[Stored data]
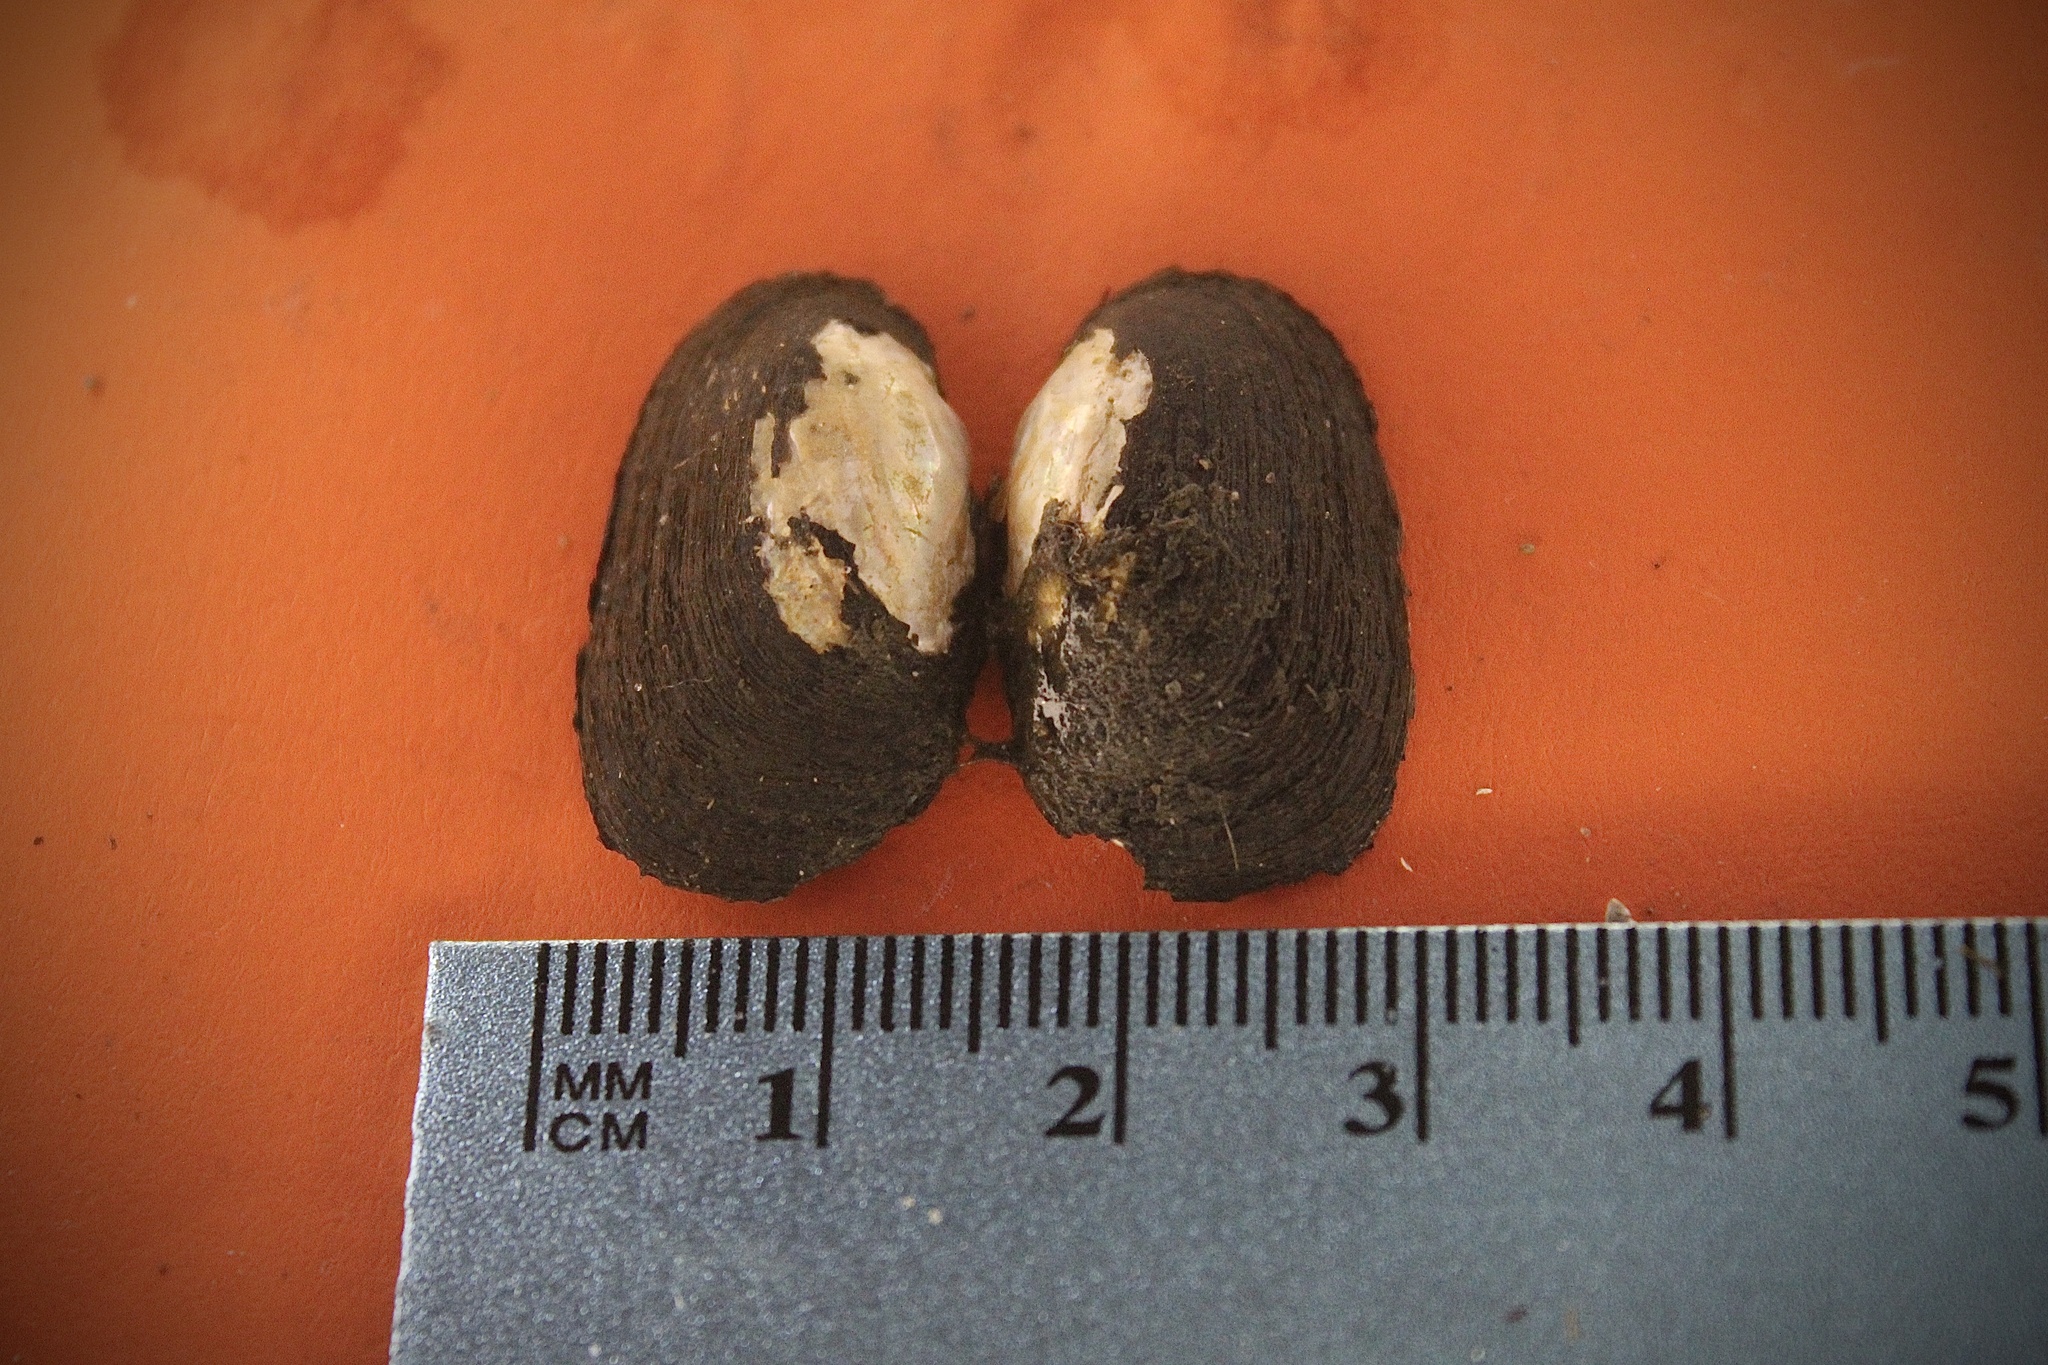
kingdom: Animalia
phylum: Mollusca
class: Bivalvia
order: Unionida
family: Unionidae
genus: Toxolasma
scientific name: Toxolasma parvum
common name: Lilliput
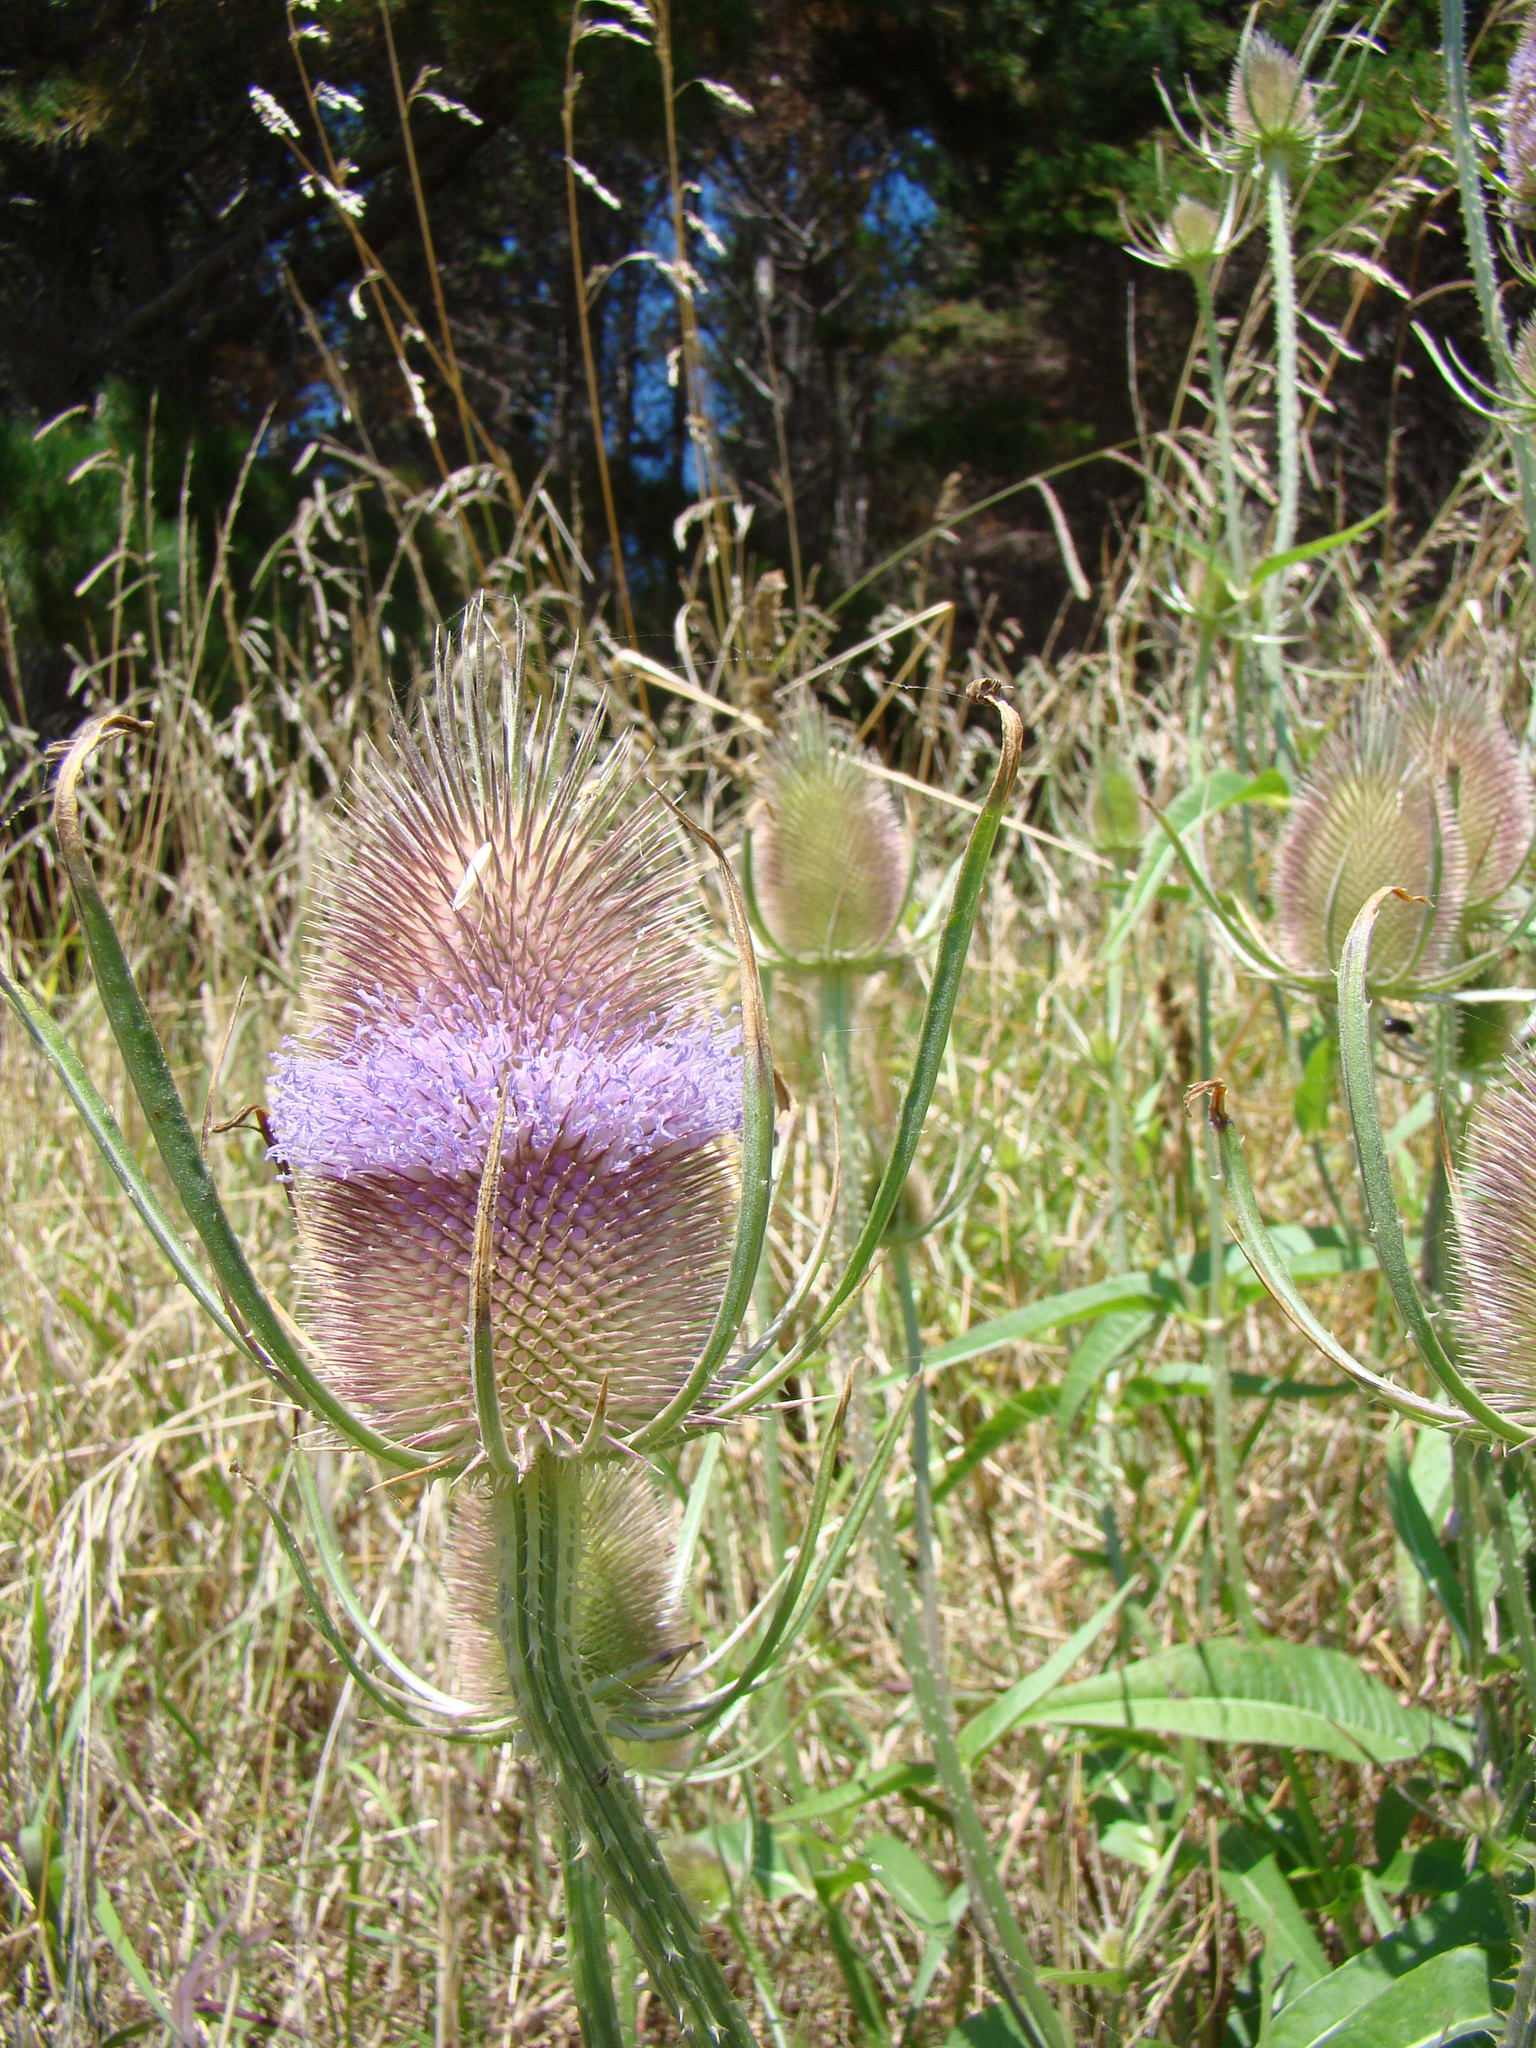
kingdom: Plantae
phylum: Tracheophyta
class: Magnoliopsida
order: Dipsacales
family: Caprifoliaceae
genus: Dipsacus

What the exercise asks> Copy out every line of the listing above exactly, leaving out the pictures.

Finished answer>
kingdom: Animalia
phylum: Mollusca
class: Bivalvia
order: Unionida
family: Unionidae
genus: Toxolasma
scientific name: Toxolasma parvum
common name: Lilliput
kingdom: Plantae
phylum: Tracheophyta
class: Magnoliopsida
order: Dipsacales
family: Caprifoliaceae
genus: Dipsacus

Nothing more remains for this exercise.